Monday 21 December 2009

The vote on the Service-Oriented Cloud Computing Infrastructure Project OpenGroup

I am seeing the topic of SOA to enable internal and external services to operate in Cloud infrastructures as a key topic particularly in the evolutions of SOA Design time artifacts (service contract, format protocols, portfolio) into Run time Service artifacts (API, Consumer/producer platform) that include the elastic environment specification and the specification form Security interoperability and a specification for dynamic binding and discovery among three key ones I can think of.

I have found in SOA projects that many where locked into a design time specification that was passed to developers who then figured out how to design and build the solution. Much of the web service or API design was either driven by a specific BPM style or Portlet style or more generally driven by a wrapper and service management focus. The production environment and network connectivity has typically been outside the span of a SOA project, typically putting non-functionals and production build and deployment into the area of existing infrastructure or new hardware investment to support a broad availability and utilization target. With active management and transaction level performance management in Service Management tools it is now possible to monitor and optimize individual web service calls and to fine tune network packets and database performance. This means that the goals of service oriented performance and QoS can potentially be modelled and delivered on a transaction by transaction basis.
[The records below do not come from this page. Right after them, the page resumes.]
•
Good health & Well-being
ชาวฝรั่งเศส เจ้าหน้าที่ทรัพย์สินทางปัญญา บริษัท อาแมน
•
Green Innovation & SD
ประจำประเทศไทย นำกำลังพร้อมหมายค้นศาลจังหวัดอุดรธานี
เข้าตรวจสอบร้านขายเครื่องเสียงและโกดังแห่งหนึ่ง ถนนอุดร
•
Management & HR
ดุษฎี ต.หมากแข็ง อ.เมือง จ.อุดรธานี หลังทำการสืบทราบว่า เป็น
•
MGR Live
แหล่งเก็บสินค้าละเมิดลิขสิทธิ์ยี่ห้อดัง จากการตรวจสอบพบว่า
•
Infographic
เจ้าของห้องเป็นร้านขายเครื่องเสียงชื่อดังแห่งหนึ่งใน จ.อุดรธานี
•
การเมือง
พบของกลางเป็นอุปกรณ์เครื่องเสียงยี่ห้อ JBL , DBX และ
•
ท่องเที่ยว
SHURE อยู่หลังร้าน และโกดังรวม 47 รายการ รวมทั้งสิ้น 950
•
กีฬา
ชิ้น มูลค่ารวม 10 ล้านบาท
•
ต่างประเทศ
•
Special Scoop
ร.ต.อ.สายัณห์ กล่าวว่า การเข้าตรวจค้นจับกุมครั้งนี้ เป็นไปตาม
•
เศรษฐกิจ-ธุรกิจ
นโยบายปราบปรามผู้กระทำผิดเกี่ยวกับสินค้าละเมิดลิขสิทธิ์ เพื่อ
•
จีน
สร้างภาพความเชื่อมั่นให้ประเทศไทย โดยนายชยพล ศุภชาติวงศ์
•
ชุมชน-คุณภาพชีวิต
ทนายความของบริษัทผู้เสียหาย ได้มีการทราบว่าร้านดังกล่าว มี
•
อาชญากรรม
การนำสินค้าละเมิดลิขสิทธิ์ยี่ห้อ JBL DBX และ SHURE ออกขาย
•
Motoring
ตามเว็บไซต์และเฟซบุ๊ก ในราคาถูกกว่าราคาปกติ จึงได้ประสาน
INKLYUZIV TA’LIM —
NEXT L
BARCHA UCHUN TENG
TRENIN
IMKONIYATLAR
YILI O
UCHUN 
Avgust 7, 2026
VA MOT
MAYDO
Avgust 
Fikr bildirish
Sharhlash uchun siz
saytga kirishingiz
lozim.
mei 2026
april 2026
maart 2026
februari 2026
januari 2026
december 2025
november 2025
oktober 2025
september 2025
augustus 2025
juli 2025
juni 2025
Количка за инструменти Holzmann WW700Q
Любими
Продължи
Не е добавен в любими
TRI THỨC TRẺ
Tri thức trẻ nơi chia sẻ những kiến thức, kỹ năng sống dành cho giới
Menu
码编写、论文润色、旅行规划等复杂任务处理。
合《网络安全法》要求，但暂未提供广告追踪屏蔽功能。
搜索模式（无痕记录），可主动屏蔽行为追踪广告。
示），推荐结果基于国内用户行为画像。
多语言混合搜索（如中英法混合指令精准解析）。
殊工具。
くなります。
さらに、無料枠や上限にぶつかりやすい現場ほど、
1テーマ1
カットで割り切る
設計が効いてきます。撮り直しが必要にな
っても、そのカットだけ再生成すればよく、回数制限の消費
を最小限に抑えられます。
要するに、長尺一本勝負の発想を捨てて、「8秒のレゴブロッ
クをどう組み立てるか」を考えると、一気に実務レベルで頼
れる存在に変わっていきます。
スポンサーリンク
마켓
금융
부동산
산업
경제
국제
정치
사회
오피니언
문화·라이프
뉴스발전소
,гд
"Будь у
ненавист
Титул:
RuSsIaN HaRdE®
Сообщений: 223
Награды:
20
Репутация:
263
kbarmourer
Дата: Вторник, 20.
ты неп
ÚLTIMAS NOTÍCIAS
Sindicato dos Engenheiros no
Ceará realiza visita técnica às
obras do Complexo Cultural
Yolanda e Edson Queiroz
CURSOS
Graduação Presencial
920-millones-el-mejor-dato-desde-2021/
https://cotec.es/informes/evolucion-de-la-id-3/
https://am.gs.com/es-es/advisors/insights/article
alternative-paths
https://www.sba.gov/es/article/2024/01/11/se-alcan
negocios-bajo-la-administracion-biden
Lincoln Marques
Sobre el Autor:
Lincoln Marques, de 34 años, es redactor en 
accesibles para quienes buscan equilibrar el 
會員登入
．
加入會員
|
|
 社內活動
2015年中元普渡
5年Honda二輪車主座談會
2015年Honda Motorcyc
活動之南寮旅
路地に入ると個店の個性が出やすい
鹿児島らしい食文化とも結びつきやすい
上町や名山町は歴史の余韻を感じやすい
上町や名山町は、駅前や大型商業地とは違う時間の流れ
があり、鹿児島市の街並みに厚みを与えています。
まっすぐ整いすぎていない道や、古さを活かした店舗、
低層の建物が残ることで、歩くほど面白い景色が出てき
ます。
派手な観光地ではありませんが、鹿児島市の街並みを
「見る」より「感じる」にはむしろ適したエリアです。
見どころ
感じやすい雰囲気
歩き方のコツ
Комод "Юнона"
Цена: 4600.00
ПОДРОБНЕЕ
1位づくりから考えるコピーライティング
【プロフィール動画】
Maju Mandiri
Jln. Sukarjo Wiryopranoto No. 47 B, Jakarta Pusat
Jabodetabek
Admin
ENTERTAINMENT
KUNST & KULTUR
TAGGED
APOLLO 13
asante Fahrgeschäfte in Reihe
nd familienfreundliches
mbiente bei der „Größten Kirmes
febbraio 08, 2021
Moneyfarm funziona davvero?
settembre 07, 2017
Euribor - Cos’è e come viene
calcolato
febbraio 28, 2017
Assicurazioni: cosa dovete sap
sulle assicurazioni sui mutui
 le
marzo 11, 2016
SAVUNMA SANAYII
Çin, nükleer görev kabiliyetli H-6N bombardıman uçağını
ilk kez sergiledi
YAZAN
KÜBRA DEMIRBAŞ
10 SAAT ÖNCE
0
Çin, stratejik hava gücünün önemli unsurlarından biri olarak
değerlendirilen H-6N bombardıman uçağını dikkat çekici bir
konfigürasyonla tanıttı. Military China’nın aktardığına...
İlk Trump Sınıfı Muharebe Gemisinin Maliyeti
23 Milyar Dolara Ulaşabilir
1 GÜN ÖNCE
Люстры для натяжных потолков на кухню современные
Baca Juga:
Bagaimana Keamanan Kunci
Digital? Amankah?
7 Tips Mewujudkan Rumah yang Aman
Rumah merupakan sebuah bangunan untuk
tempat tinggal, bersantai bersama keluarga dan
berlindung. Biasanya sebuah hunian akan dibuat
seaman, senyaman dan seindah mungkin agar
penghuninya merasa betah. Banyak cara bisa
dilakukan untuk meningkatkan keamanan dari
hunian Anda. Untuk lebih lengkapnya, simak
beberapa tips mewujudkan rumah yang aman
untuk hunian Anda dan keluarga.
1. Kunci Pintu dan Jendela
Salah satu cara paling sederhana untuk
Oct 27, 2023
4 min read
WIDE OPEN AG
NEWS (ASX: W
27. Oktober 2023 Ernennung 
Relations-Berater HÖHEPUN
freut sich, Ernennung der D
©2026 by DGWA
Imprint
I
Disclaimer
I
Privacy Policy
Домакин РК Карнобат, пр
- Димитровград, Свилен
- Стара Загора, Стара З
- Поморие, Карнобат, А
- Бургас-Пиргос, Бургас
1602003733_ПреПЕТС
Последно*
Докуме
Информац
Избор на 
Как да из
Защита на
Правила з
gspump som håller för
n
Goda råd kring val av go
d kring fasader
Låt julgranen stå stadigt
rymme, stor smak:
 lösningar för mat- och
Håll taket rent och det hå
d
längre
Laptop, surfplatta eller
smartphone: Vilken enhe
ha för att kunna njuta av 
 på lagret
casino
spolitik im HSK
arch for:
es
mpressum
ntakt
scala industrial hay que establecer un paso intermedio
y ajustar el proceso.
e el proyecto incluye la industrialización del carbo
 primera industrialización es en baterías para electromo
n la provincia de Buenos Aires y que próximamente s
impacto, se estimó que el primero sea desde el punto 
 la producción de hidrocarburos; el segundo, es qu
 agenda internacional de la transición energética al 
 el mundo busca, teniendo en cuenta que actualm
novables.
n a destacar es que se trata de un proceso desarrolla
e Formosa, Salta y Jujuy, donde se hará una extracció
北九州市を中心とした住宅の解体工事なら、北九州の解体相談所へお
The evolution of cloud based assets means the "up and down use" of application services can potentially reflect the real-time use of the IT services. The integration of SOA concepts with Cloud is a critical area to elaborate on how this can be done given the reality of the Cloud particularly in IaaS and PaaS is here already. An interesting area is the approach of Cloud vendors to adopt a RDF or own ontology to describe the metalanguage of the Cloud Infrastructure or to use more specific Hypervisor or API Oriented connection specifications.

One area I am hoping the SOA Cloud project will help is to understand how to design applications in an SOA style that could best use a Cloud Infrastructure Environment. My understanding for example in work I conducted with VMware last year on Vcloud and Vapps is that the direction is towards "infrastructure aware applications" as the deconstruction of application functionality is further redefined as types of logic and payload services that are virtualized and "call" cloud infrastructure resources as and when it needs it. Multiplicity functionality is a new concept that enables multiple SOA style services to run simultaneously to process multiple services and scenarios through a distributed cloud infrastructure.

A great example of this I have seen with INTEL Research work focusing on Mobile Cellphone Technology that moves high processing workloads onto a external cloud service provider and returns the result back to the mobile cellphone device. This in effect "virtualizes the CPU and memory power" of the mobile cellphone device to include the external cloud services. Suddenly the cloud makes possible to bring new services and power to a multitude of different devices.

I think the SOCC Infrastructure project will pull existing SOA artifacts and Cloud together and I hope will help define the extensions of SOA to embrace the powerful "infrastructure Services" enabled via cloud. While this area is still evolving in the Cloud Infrastructure and interoperability specification I think the design of a "Cloud contract" will be much enhanced by this project.